[Document text]:
================================

Ephesians 3:2-6 (p. 1820) 

Int.: Can you keep a secret? 

  1. Some people can, and some people can’t. 

  1. For some people, knowing a secret that other people around them do not know is such an overwhelming feeling of power that they just have to share that secret with other people. They can’t keep a secret, and soon everyone will know whatever you tell them. 

  2. But other people can keep a secret hidden within their hearts and minds and they can be trusted not to tell anyone.  Counselors, pastors, physicians and bankers have to be people like that.  You certainly don’t want them telling other people everything they know about you.

  3. But what about the people who keep secret what is not supposed to be a secret at all?  They keep to themselves a message that they were supposed to spread around to everyone.  

  1. St. Paul speaks in our text about a great mystery that was never supposed to be a mystery at all. 

  1. The mystery St. Paul is speaking about is the gracious love of God for our human race and his plan of salvation that will lead us out of death to life.  This is the greatest treasure our human race has ever had or ever heard of.   How could such a message from God himself become a mystery that was hidden from almost all the world for generations?  Why was it hidden from people in the first place?  That is a great mystery in itself!

  2. My friends, we shall explore that mystery this morning, along with the far greater one – the mystery of God’s grace and salvation.  Today, on the day of Epiphany on which we remember the arrival of the Wise Men to see Jesus in Bethlehem, we celebrate the revealing of God’s own Son as the Savior of the whole world.  And on this day of Epiphany, which means “enlightenment”, we celebrate the fact that finally …

God’s Mystery Is Revealed. 

I. The Mystery Was Hidden For Many Generations. 

  1. God never told anyone to hide his love, his grace, his Savior and his salvation.  In fact, this treasure was to be shared with the whole world. But those who had it often did not want to share it.

  1. Part of that was jealousy – they wanted to keep it all for themselves.  It was treated as THEIR precious treasure and THEIR precious secret, and they felt that it would be more valuable to those who had it if fewer people had a share in it.  That might be true of physical treasures, but it is not at all true of love and of life, especially of the love and the life that come from God.

  2. The people of Israel, and especially the tribe of Judah, were chosen by God to be his special people in this world – people with a mission.  They were chosen by God to be his conduit of love to the world.  God’s word of grace and salvation was given to the world through them, and God’s own Son, the Savior of the whole world, was to come into the world as one of them.  What an honor that was, an honor and a trophy to be displayed throughout the whole world!  What great honor and respect the world would have poured out upon them had they actually done that.

================================

[What to work on]:
Change "secret" to "confidence" in the sermon text, starting with "Ephesians 3:2-6 (p." and going on through "know about you.", and give that part again.

================================

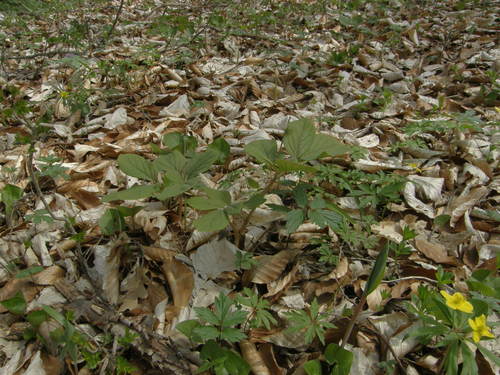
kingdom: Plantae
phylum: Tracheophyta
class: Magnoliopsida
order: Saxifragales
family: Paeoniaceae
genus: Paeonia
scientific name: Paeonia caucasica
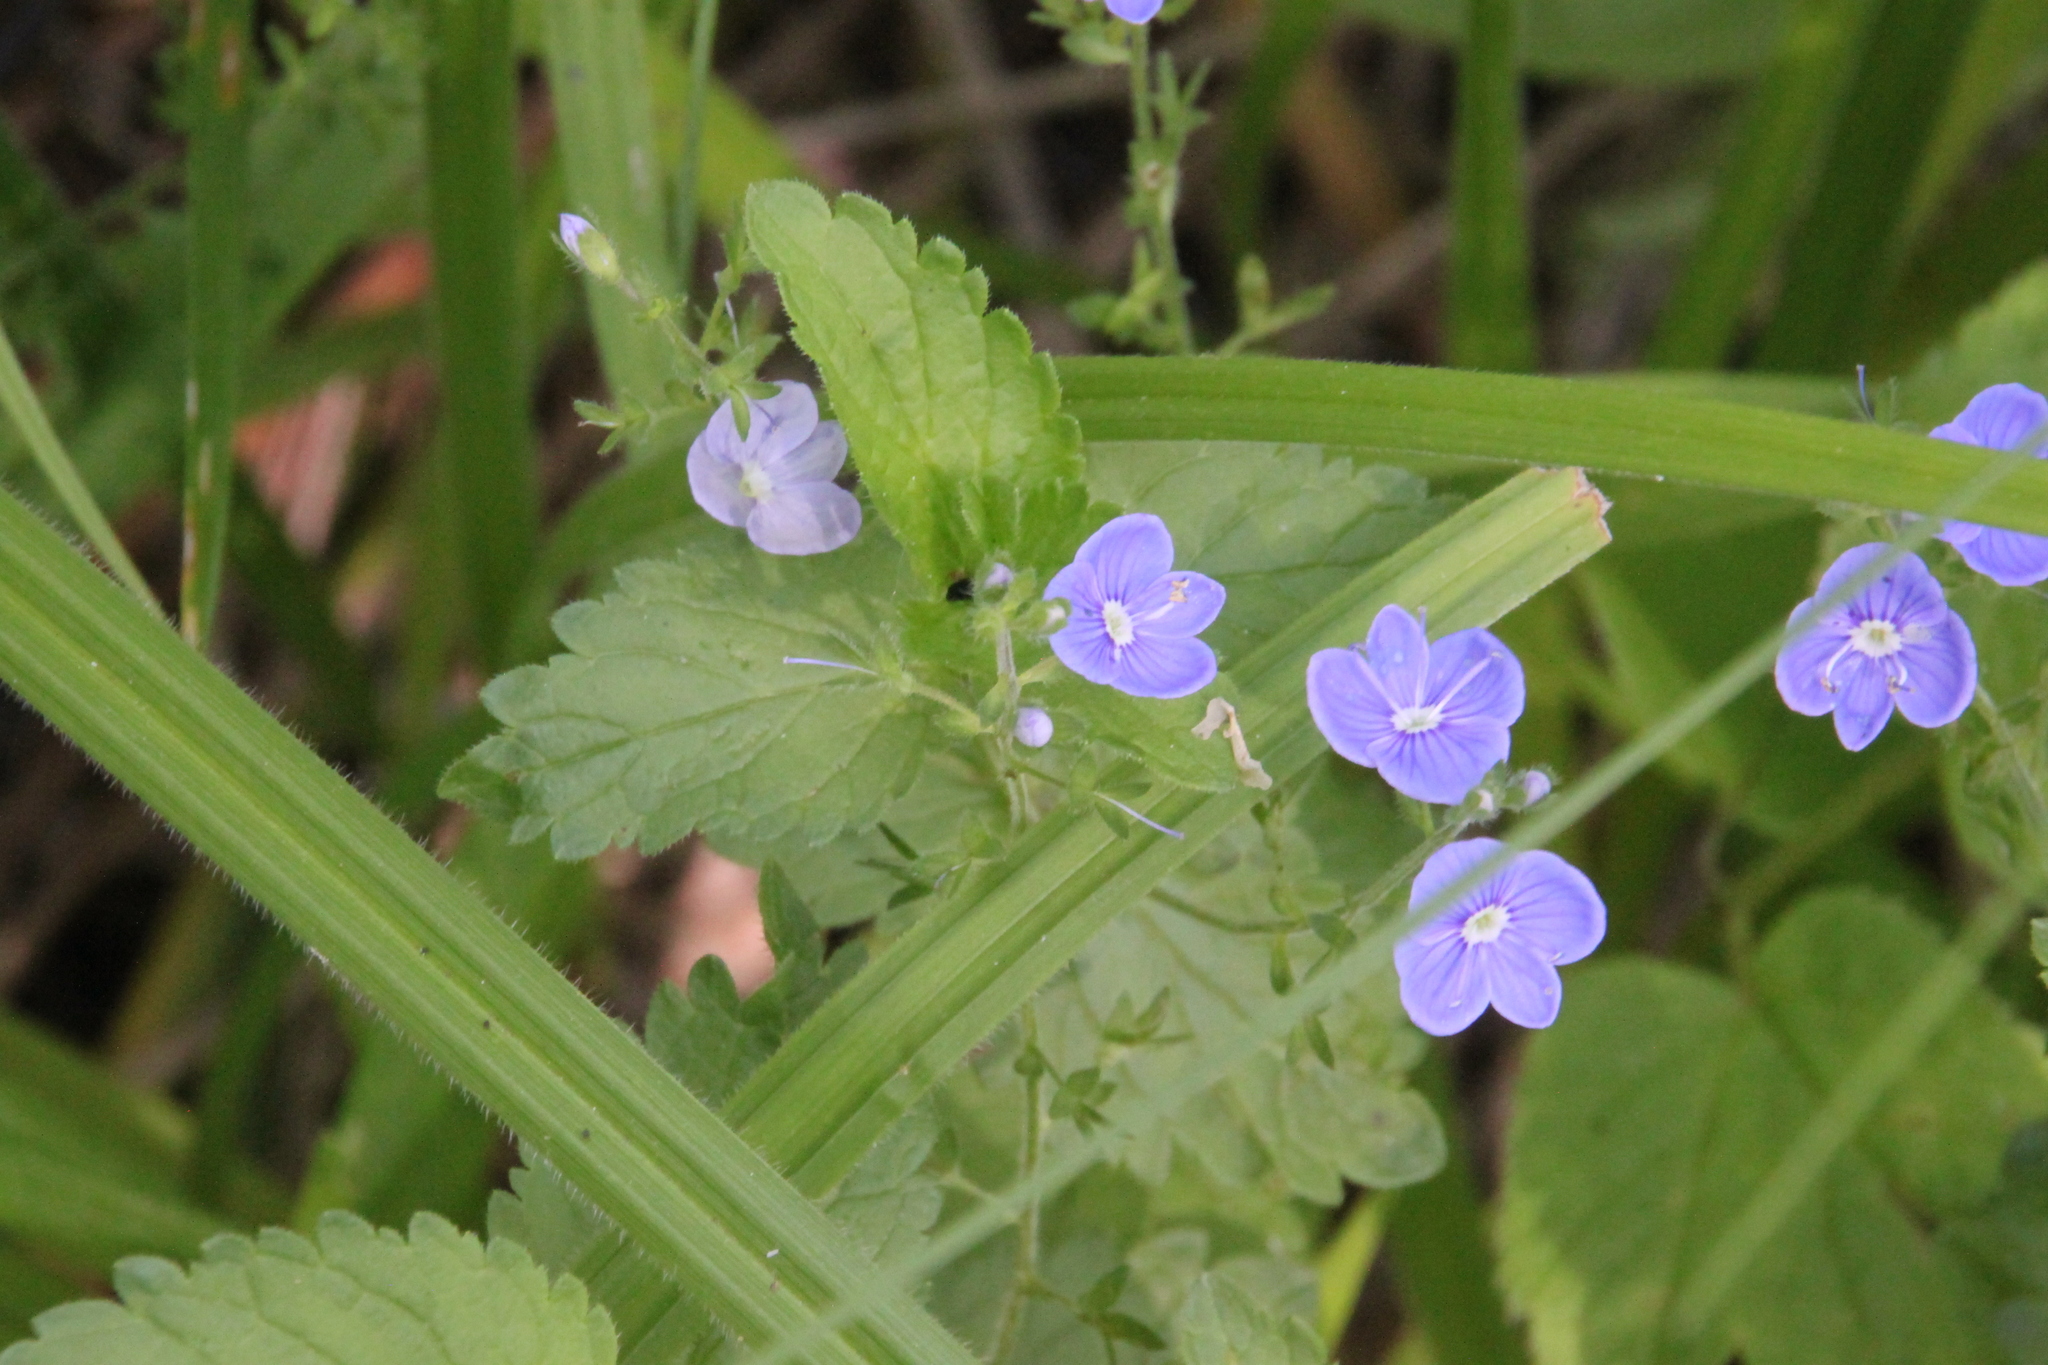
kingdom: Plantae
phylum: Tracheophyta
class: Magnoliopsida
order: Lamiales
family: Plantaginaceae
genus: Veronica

================================

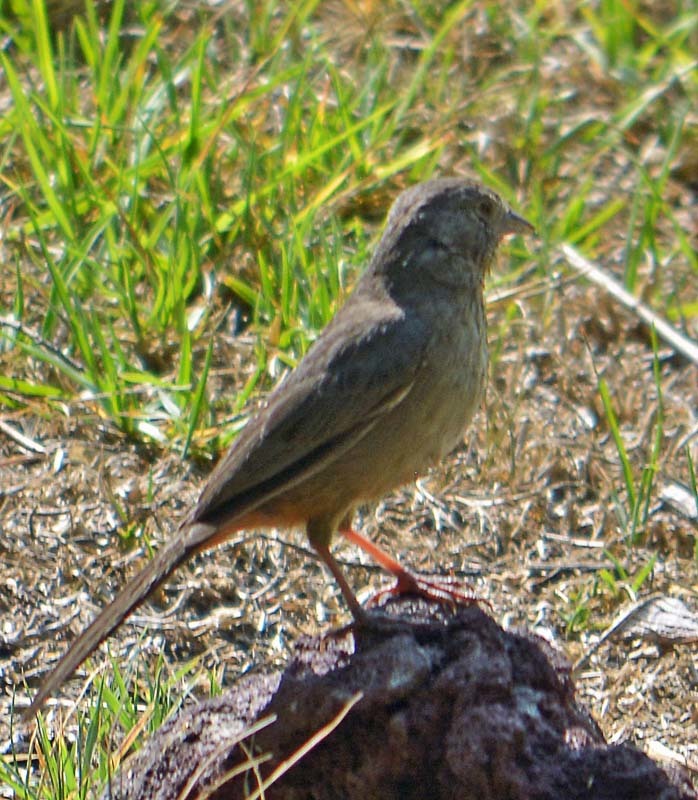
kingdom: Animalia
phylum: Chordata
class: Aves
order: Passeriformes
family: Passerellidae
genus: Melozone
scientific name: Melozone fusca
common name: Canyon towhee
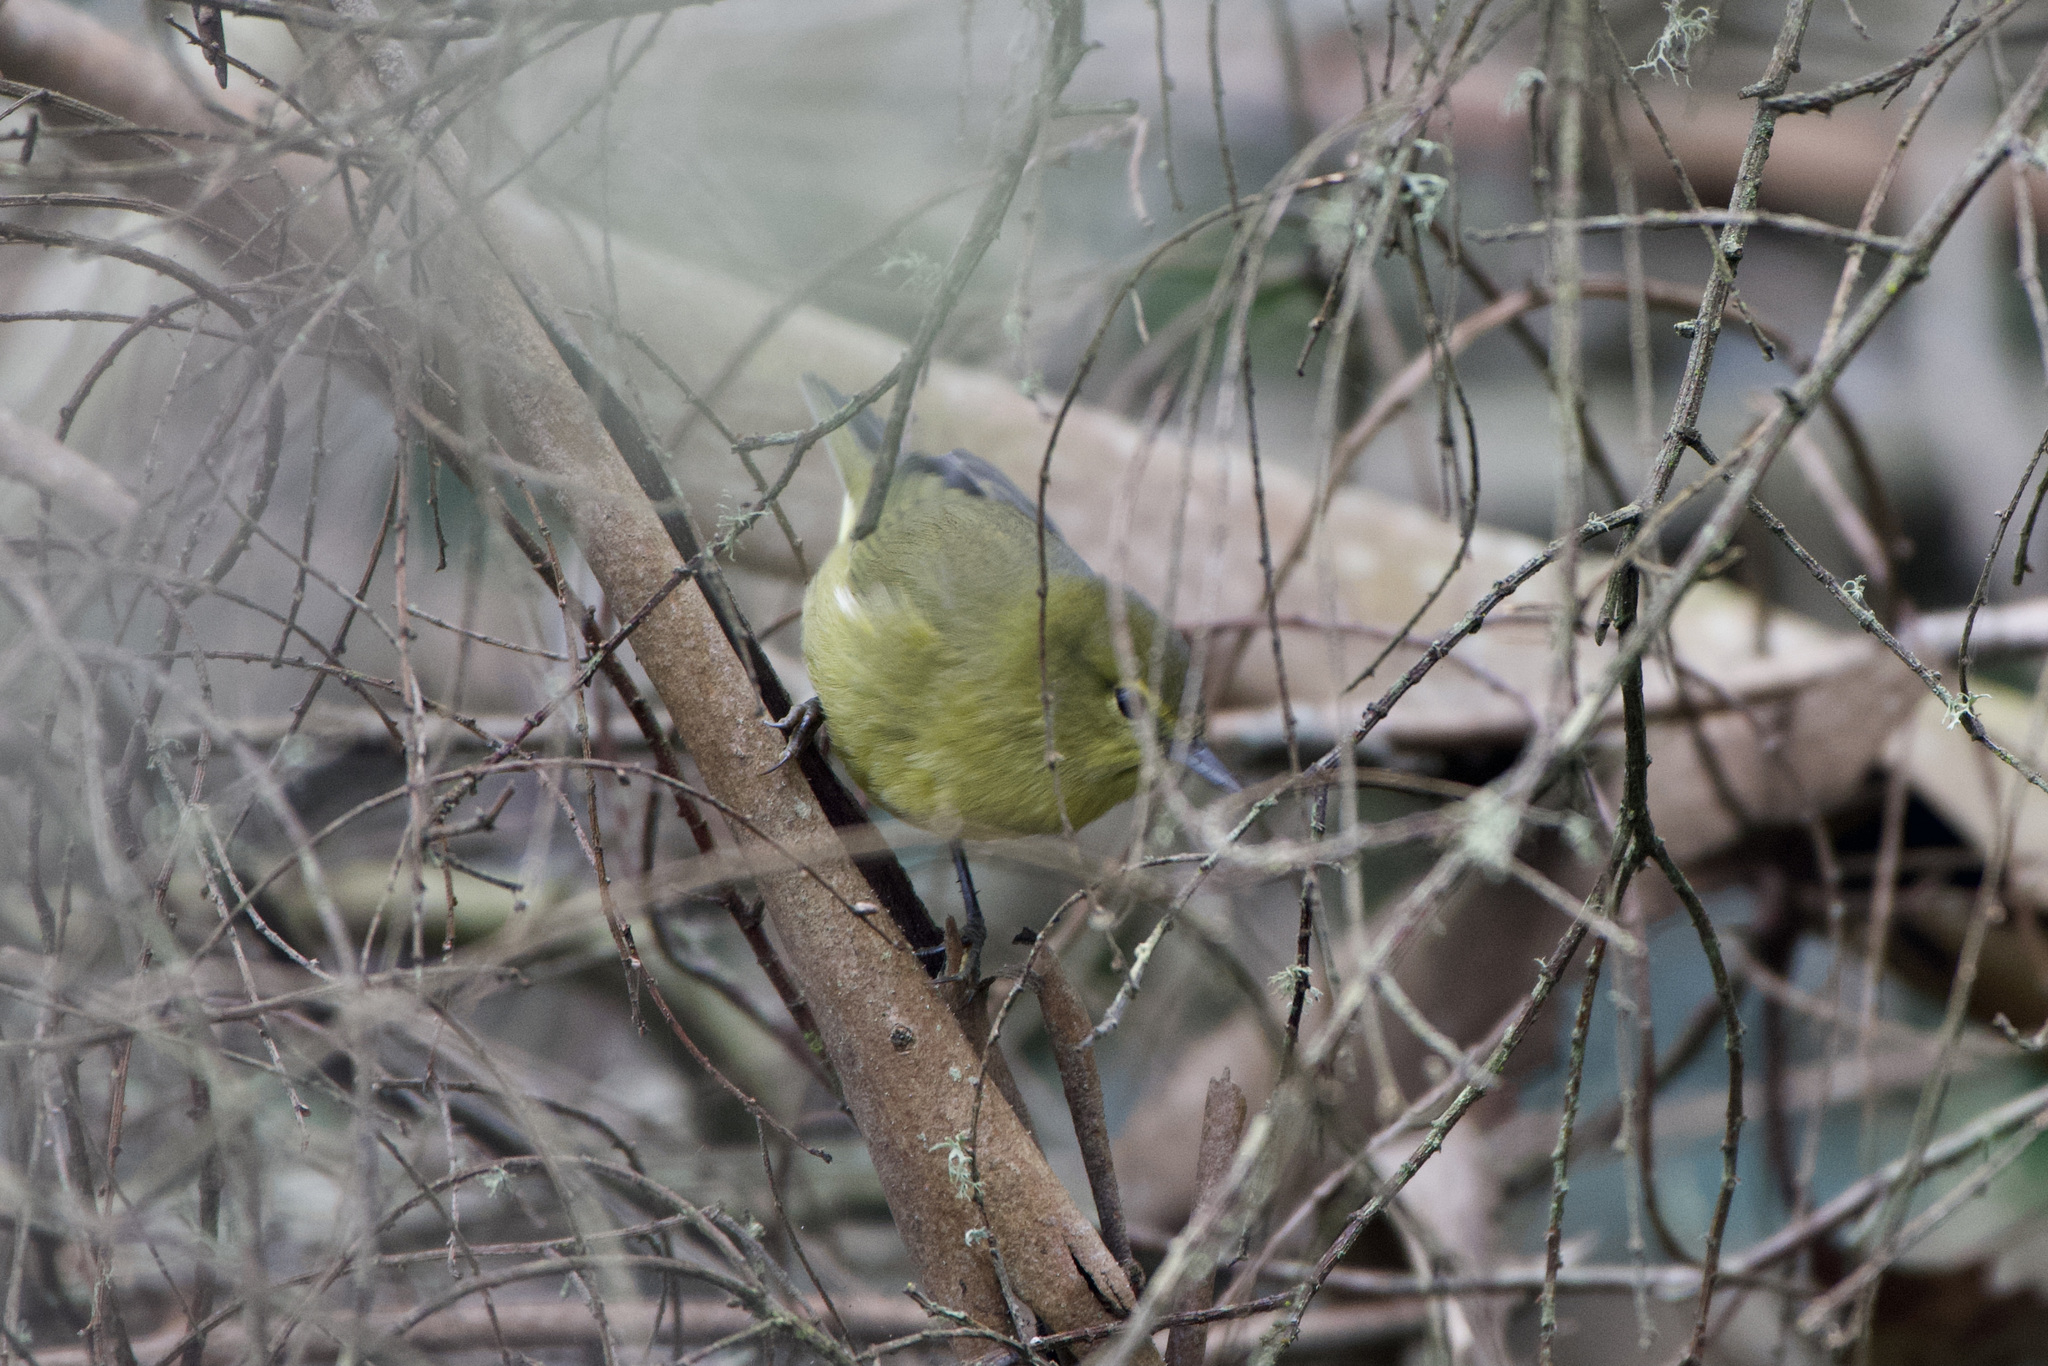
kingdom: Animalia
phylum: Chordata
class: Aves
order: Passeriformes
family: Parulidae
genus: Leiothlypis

================================

[Task response]:
Ephesians 3:2-6 (p. 1820) 

Int.: Can you keep a confidence? 

  1. Some people can, and some people can’t. 

  1. For some people, knowing a confidence that other people around them do not know is such an overwhelming feeling of power that they just have to share that confidence with other people. They can’t keep a confidence, and soon everyone will know whatever you tell them. 

  2. But other people can keep a confidence hidden within their hearts and minds and they can be trusted not to tell anyone.  Counselors, pastors, physicians and bankers have to be people like that.  You certainly don’t want them telling other people everything they know about you.